Who is eligible for the Mechanisms of NBR2, a Long Non-Coding RNA, in Human Ovarian Aging?

Mechanisms of NBR2, a Long Non-Coding RNA, in Human Ovarian Aging is offered by NIA - National Institute on Aging and is generally open to university, nonprofit, healthcare org. It is open to organizations nationwide unless the funder specifies otherwise. Review the specific eligibility terms before applying, since funders set their own requirements around organization type, location, and the population or project being served.

How much funding does the Mechanisms of NBR2, a Long Non-Coding RNA, in Human Ovarian Aging provide?

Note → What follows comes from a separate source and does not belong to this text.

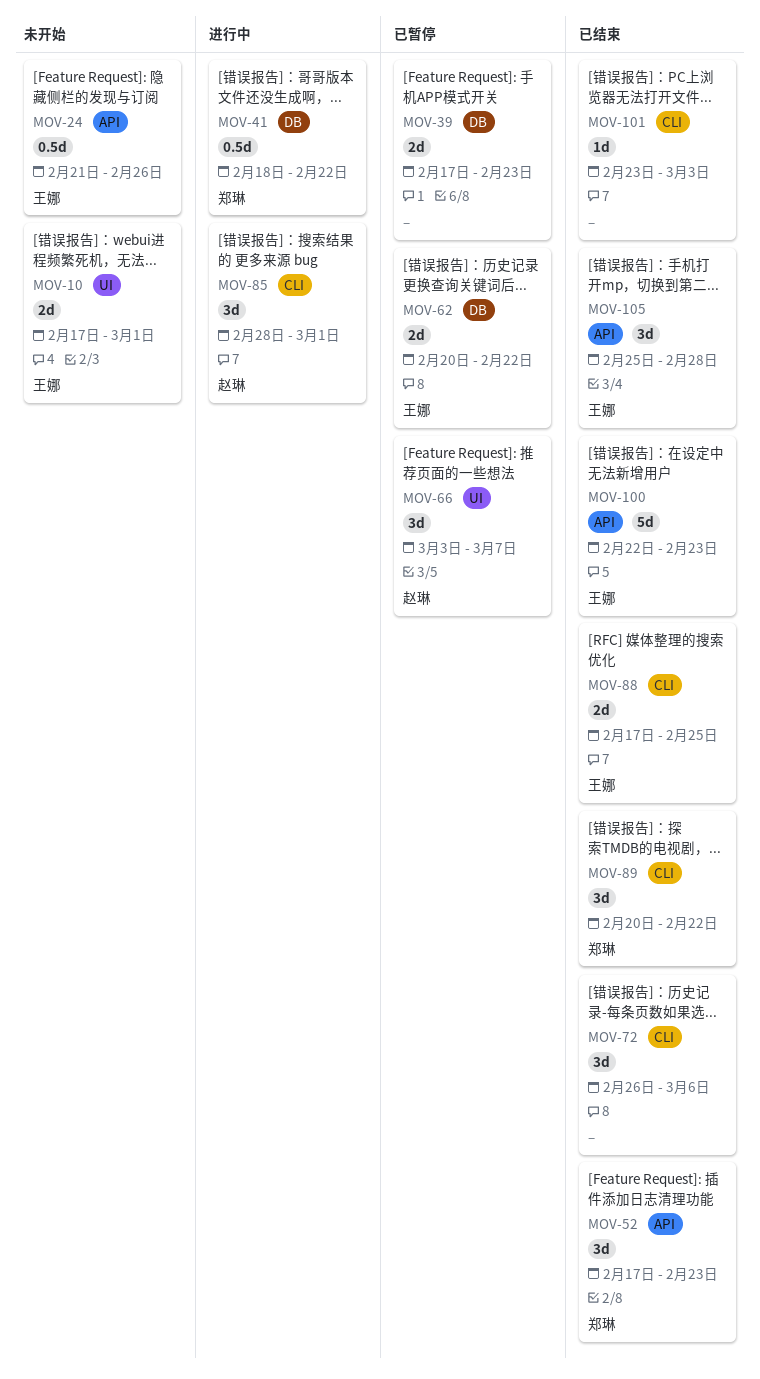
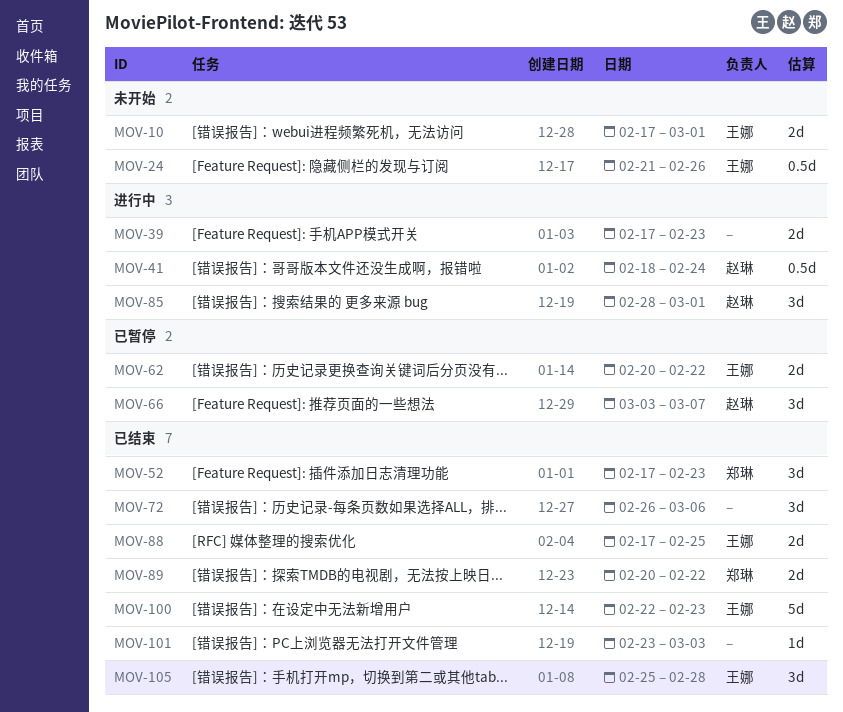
MOV-39, status: 已暂停 -> 进行中
MOV-41, owner: 郑琳 -> 赵琳
MOV-41, due: Feb 22 -> Feb 24
MOV-89, estimate: 3d -> 2d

Mechanisms of NBR2, a Long Non-Coding RNA, in Human Ovarian Aging provides up to $50K per award from NIA - National Institute on Aging. Actual award sizes depend on the scope of your project, available program funds, and the number of applicants, so build a budget that reflects realistic, allowable costs rather than the maximum figure.

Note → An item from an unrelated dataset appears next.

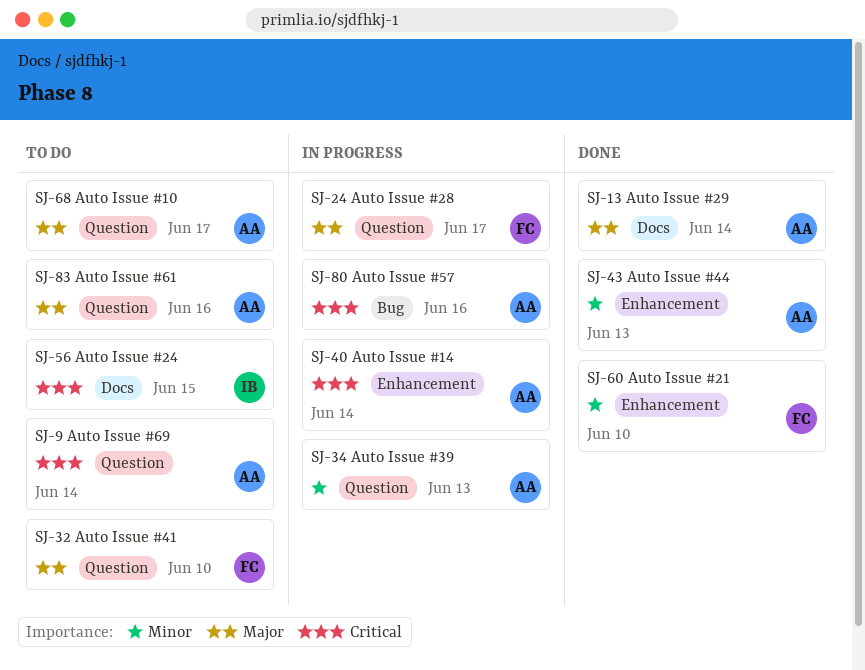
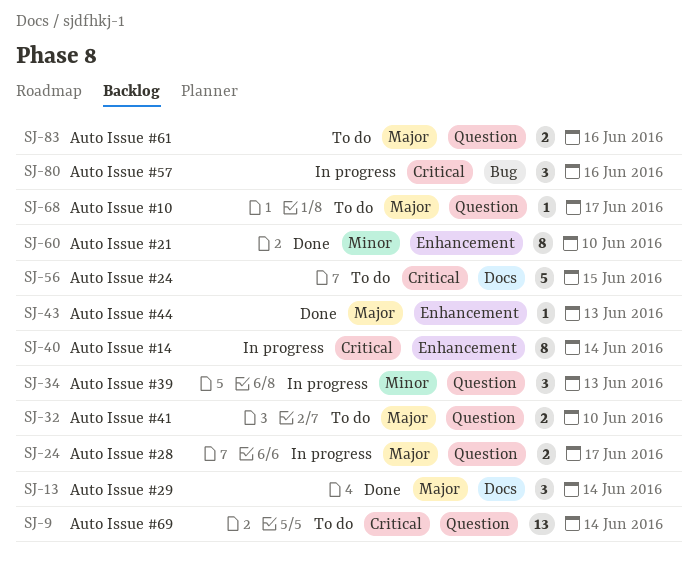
SJ-43, priority: Minor -> Major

When is the Mechanisms of NBR2, a Long Non-Coding RNA, in Human Ovarian Aging deadline?

Applications for Mechanisms of NBR2, a Long Non-Coding RNA, in Human Ovarian Aging are due 2029-03-31 (open). Because deadlines can change, verify the date with the funder, NIA - National Institute on Aging, and give yourself enough time to prepare a complete, competitive application before the close date.

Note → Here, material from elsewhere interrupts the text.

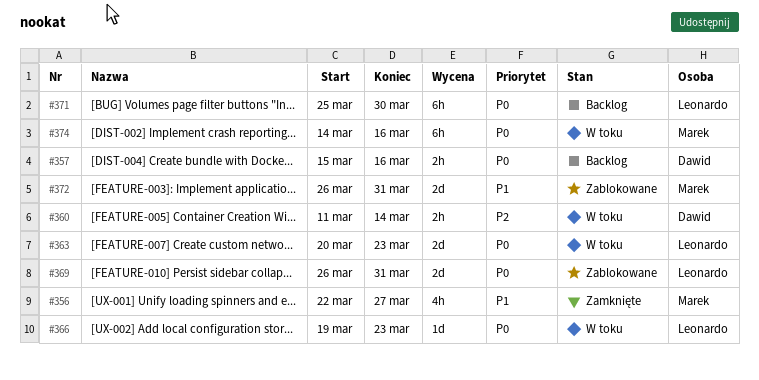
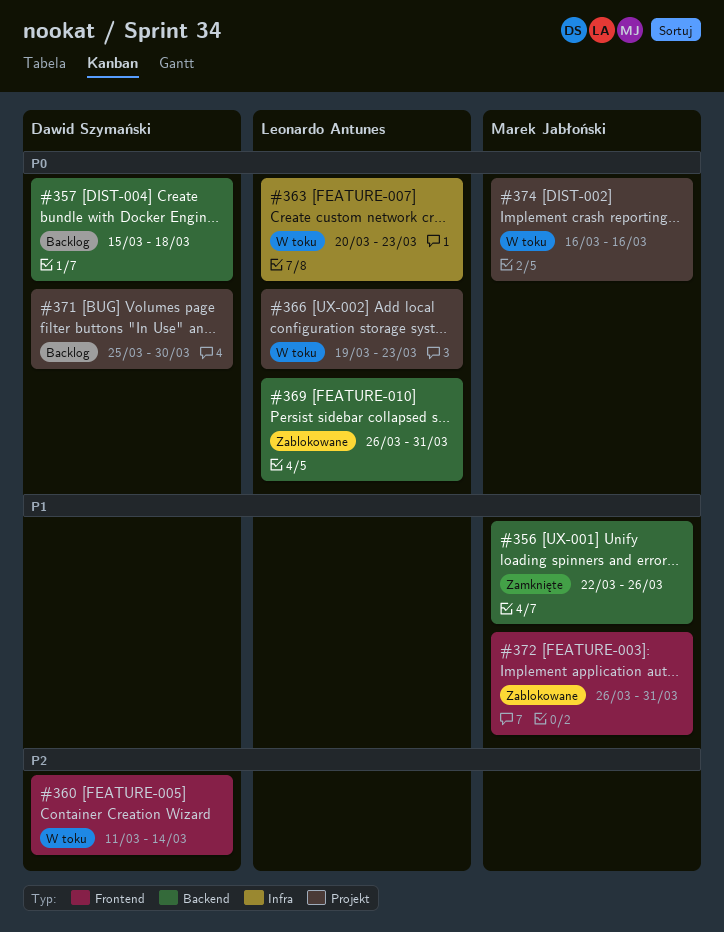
#356, due: Mar 27 -> Mar 26
#357, due: Mar 16 -> Mar 18
#371, owner: Leonardo Antunes -> Dawid Szymański
#374, start: Mar 14 -> Mar 16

How do you apply for the Mechanisms of NBR2, a Long Non-Coding RNA, in Human Ovarian Aging?

To apply for Mechanisms of NBR2, a Long Non-Coding RNA, in Human Ovarian Aging, confirm your eligibility, gather the required documents, and prepare a narrative and budget that address the funder's priorities. FindGrants guides you step by step and can draft each section, then exports a submission-ready application pack for this grant from NIA - National Institute on Aging.